Her six-minute video message was addressed to the 60th United Nations Commission on Narcotic Drugs annual meeting in Vienna last week. She welcomed gratuitously that the meeting would address the issue of extrajudicial killings in the Philippines. And she supplied statistics to confirm what foreign observers only dimly perceive.
She then added a new charge against the administration. She denounced what she called “palit-ulo,” an alleged practice in the drug war under which another family member would be taken if the drug suspect cannot be found in police drug operations.
The message is superficially more coherent than her usual fatuous statements. But then it all dissolves into Leni’s familiar vagueness and generalities. Referring to DU30, she declared: “In a public statement, we asked him to direct the nation toward respect for rule of law, instead of blatant disregard for it. We ask him to uphold basic human rights enshrined in our Constitution, instead of encouraging its abuse.
“We asked him to be the leader he promised to be, and evoke in our people hope and inspiration, instead of fear. We told him: Do not allow the lies to distort the truth.”
The message indicts itself. It will not be construed by anyone as the words of a leader who bids to become the next President of the Philippines.
No one will take her seriously.
The reality of the situation became apparent when Robredo spokesperson, Georgina Hernandez, tried to defend Robredo against Speaker Pantaleon Alvarez’s threat of filing an impeachment charge against her.

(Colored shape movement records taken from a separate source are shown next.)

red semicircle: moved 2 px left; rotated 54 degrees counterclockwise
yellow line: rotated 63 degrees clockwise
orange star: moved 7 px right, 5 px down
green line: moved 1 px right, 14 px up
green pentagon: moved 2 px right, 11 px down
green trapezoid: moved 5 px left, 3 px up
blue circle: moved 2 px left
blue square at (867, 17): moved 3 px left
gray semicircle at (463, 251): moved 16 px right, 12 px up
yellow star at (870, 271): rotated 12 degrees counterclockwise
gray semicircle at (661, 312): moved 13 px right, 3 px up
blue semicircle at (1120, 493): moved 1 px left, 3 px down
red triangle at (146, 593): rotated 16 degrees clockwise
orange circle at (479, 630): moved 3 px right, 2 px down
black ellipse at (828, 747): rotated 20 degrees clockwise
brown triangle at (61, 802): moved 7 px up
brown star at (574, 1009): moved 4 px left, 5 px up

Under questioning by CNN, the spokesperson couldn’t come up with a straight answer when asked for general descriptions of the “victims” who supposedly went to the OVP’s to complain about the supposed palit-ulo. She evaded questions on whether or not the OVP verified the claims of the supposed “victims” with the PNP before blabbing to the world that the PNP cannot be trusted.
The impression one gets is that Robredo and her office do not think very much. They just issue press releases and statements.

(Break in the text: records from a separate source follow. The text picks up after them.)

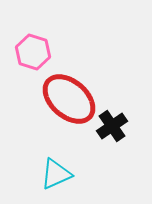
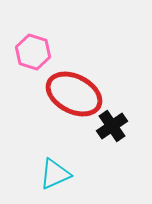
red ellipse: moved 5 px right, 5 px up; rotated 14 degrees counterclockwise
cyan triangle: moved 1 px left
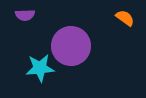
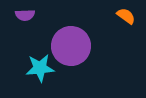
orange semicircle: moved 1 px right, 2 px up
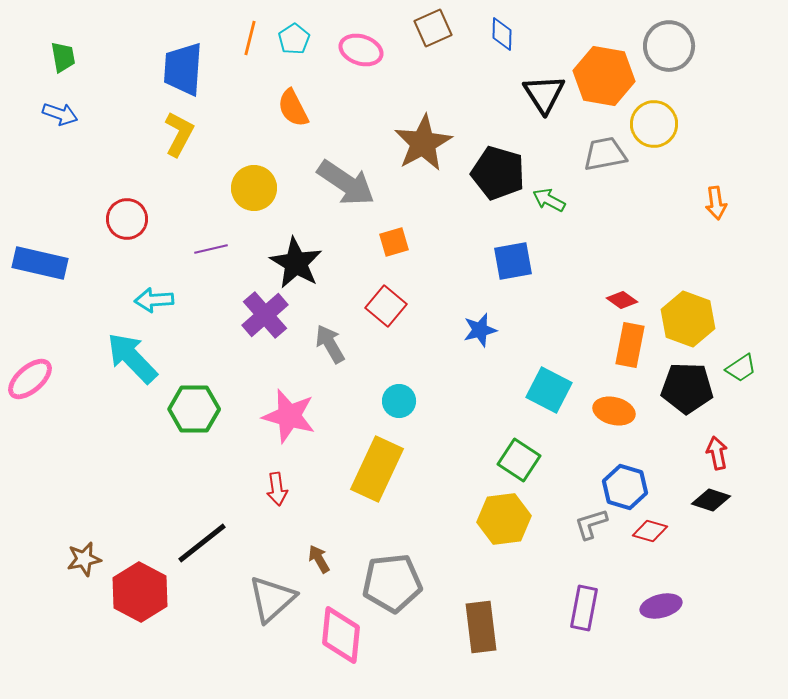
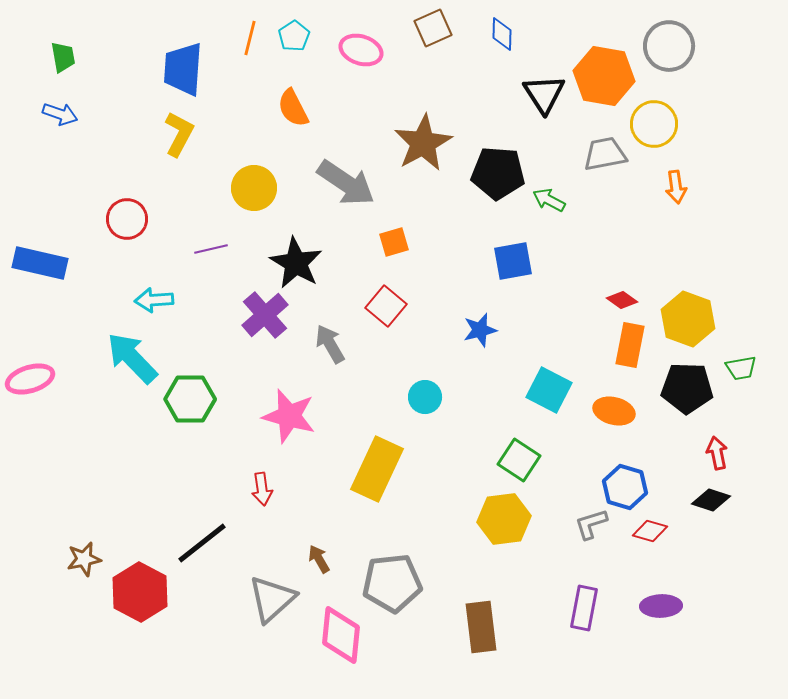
cyan pentagon at (294, 39): moved 3 px up
black pentagon at (498, 173): rotated 12 degrees counterclockwise
orange arrow at (716, 203): moved 40 px left, 16 px up
green trapezoid at (741, 368): rotated 24 degrees clockwise
pink ellipse at (30, 379): rotated 24 degrees clockwise
cyan circle at (399, 401): moved 26 px right, 4 px up
green hexagon at (194, 409): moved 4 px left, 10 px up
red arrow at (277, 489): moved 15 px left
purple ellipse at (661, 606): rotated 12 degrees clockwise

They could drown in defending Robredo if the impeachment charge pushes through, when Congress reconvenes on May 2.
Mystery of gravitas
It might strike some as unkind or specious to invoke “gravitas” in the evaluation of Vice President Leni Robredo’s preparedness for the presidency.

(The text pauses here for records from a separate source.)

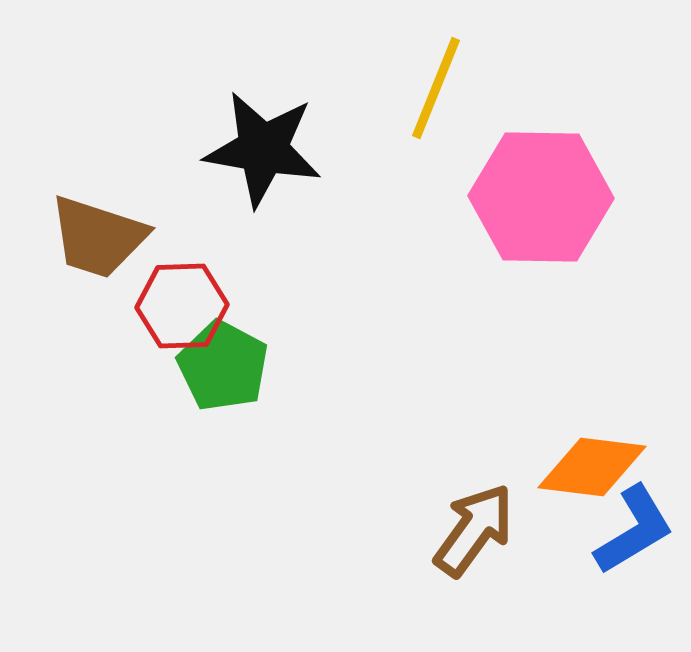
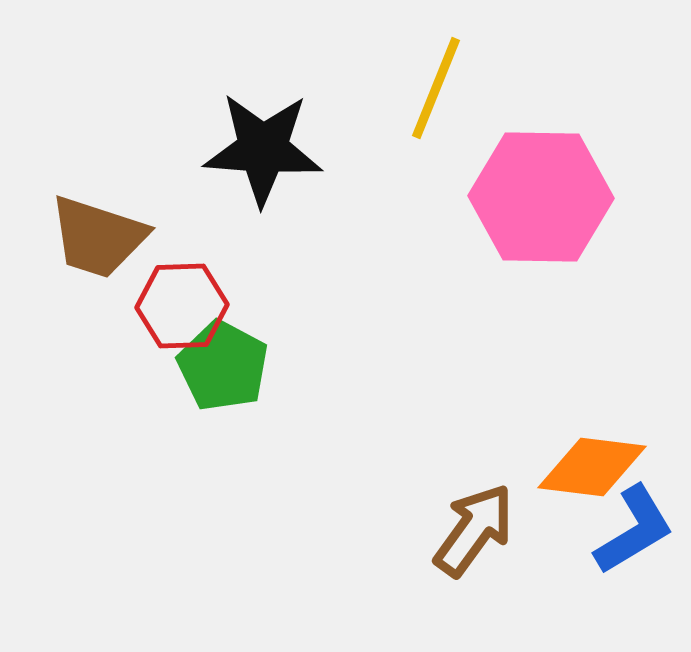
black star: rotated 6 degrees counterclockwise
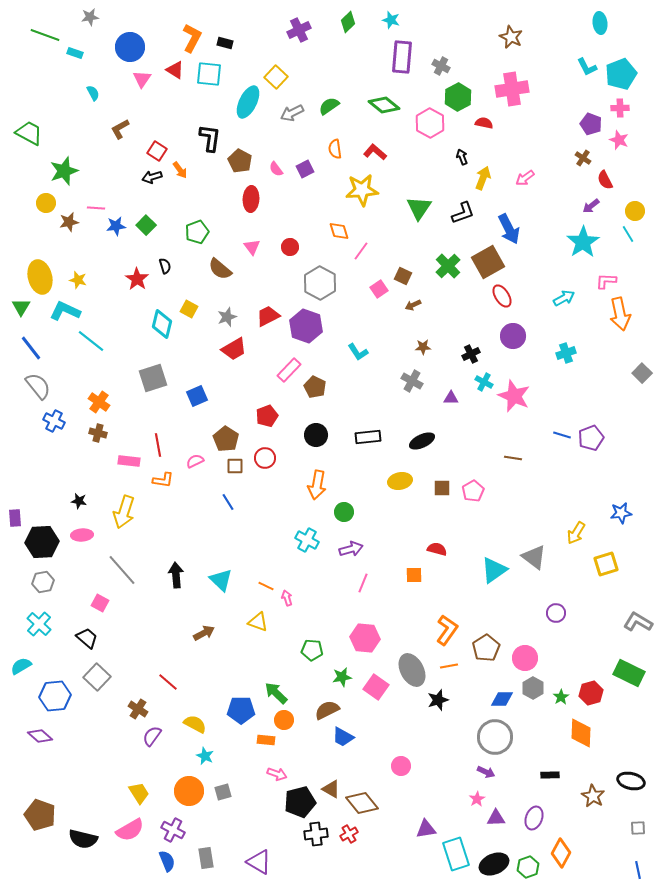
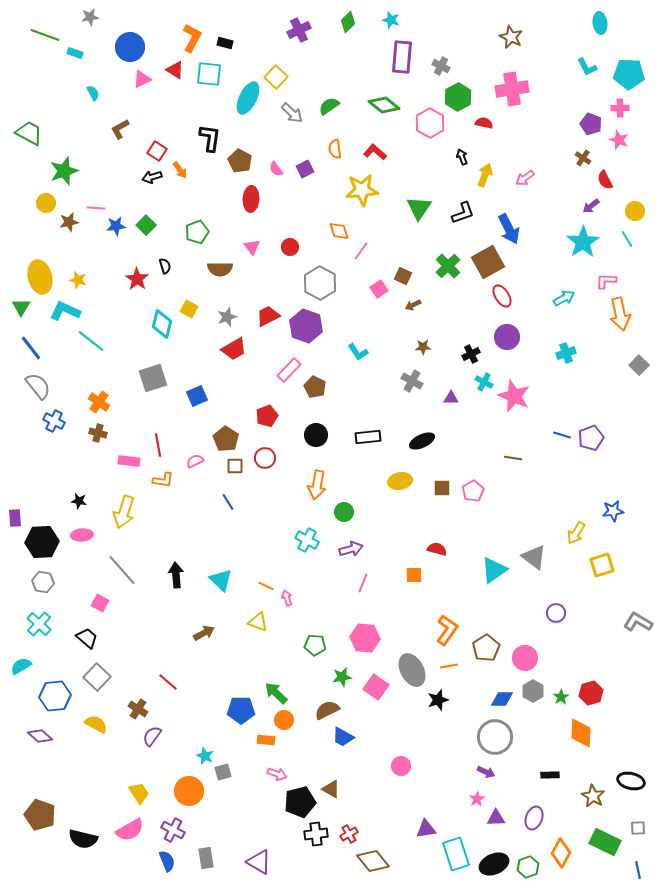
cyan pentagon at (621, 74): moved 8 px right; rotated 24 degrees clockwise
pink triangle at (142, 79): rotated 30 degrees clockwise
cyan ellipse at (248, 102): moved 4 px up
gray arrow at (292, 113): rotated 110 degrees counterclockwise
yellow arrow at (483, 178): moved 2 px right, 3 px up
cyan line at (628, 234): moved 1 px left, 5 px down
brown semicircle at (220, 269): rotated 40 degrees counterclockwise
purple circle at (513, 336): moved 6 px left, 1 px down
gray square at (642, 373): moved 3 px left, 8 px up
blue star at (621, 513): moved 8 px left, 2 px up
yellow square at (606, 564): moved 4 px left, 1 px down
gray hexagon at (43, 582): rotated 20 degrees clockwise
green pentagon at (312, 650): moved 3 px right, 5 px up
green rectangle at (629, 673): moved 24 px left, 169 px down
gray hexagon at (533, 688): moved 3 px down
yellow semicircle at (195, 724): moved 99 px left
gray square at (223, 792): moved 20 px up
brown diamond at (362, 803): moved 11 px right, 58 px down
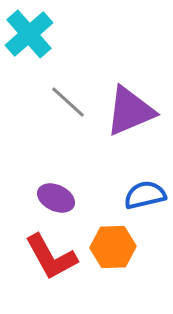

But it is inevitable that some of us would ask whether Leni Robredo has the necessary gravitas to become President of our nation of over 100 million.
By our sheer size as a nation and our history, many are bound to ask whether Leni has the weight, the size, the something to be president.
In a famous essay for Time magazine, the essayist Lance Morrow wrote a perceptive piece on gravitas.
He explained why many leaders and politicians strive to possess it, and most wind up just impersonating the quality.
Morrow wrote:
Winston Churchill, Martin Luther King, Margaret Thatcher, Mother Teresa, Pope John Paul II, Abraham Lincoln – they all had gravitas.
Jimmy Carter does not have it.
Mikhail Gorbachev had gravitas. Leonid Brezhnev did not.
After a long discussion, Morrow concluded by saying that gravitas is deep moral seriousness. It is weight and consequence. Weight is not enough, impact surely is an element. In the case of Ronald Reagan, his gravitas was his authenticity.
America watched in horror when a little haberdasher from Missouri, Harry Truman, moved into the White House when Franklin Roosevelt died. But then in the following years, in the throes of World War II’s aftermath and the Cold War, Truman acquired historical size and force.
Truman is now rated one of America’s greatest Presidents.
But no leader is a total surprise. The record in public service, politics, academics, and society provide the telltale signs of leadership.
Can Leni Robredo surprise us as more worthy of the presidency than she appears? The problem is her record will unveil her state of preparedness and her quality of mind.
Gravitas, Morrow said, cannot be an optical illusion.